┏━━

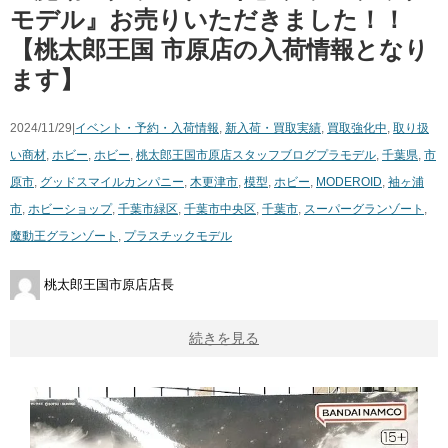
モデル』お売りいただきました！！
【桃太郎王国 市原店の入荷情報となり
ます】
2024/11/29|
イベント・予約・入荷情報
,
新入荷・買取実績
,
買取強化中
,
取り扱
い商材
,
ホビー
,
ホビー
,
桃太郎王国市原店スタッフブログ
プラモデル
,
千葉県
,
市
原市
,
グッドスマイルカンパニー
,
木更津市
,
模型
,
ホビー
,
MODEROID
,
袖ヶ浦
市
,
ホビーショップ
,
千葉市緑区
,
千葉市中央区
,
千葉市
,
スーパーグランゾート
,
魔動王グランゾート
,
プラスチックモデル
桃太郎王国市原店店長
続きを見る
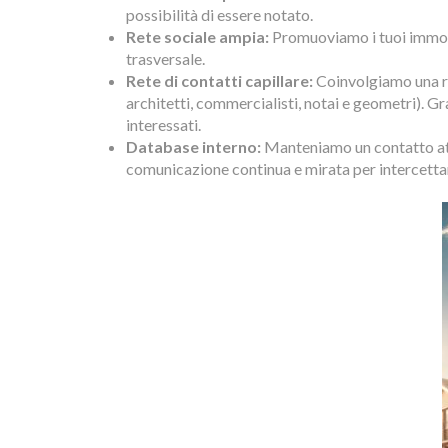
possibilità di essere notato.
Rete sociale ampia:
Promuoviamo i tuoi immobi
trasversale.
Rete di contatti capillare:
Coinvolgiamo una ret
architetti, commercialisti, notai e geometri). G
interessati.
Database interno:
Manteniamo un contatto atti
comunicazione continua e mirata per intercetta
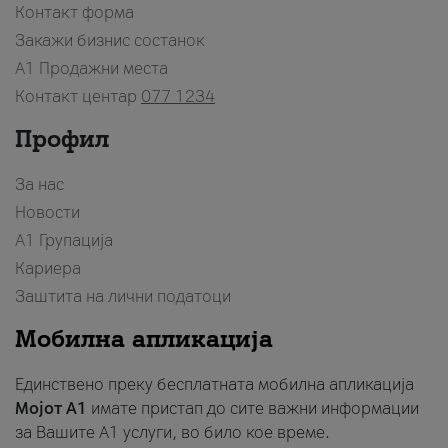
Контакт форма
Закажи бизнис состанок
A1 Продажни места
Контакт центар
077 1234
Профил
За нас
Новости
А1 Групација
Кариера
Заштита на лични податоци
Мобилна апликација
Единствено преку бесплатната мобилна апликација
Мојот A1
имате пристап до сите важни информации
за Вашите A1 услуги, во било кое време.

┗━━

## [Goal of the exercise]
The lines from the one with "Контакт центар" through the end of the data above are to be set down exactly, with both boundary lines included and no other lines.

## [Solution]
Контакт центар
077 1234
Профил
За нас
Новости
А1 Групација
Кариера
Заштита на лични податоци
Мобилна апликација
Единствено преку бесплатната мобилна апликација
Мојот A1
имате пристап до сите важни информации
за Вашите A1 услуги, во било кое време.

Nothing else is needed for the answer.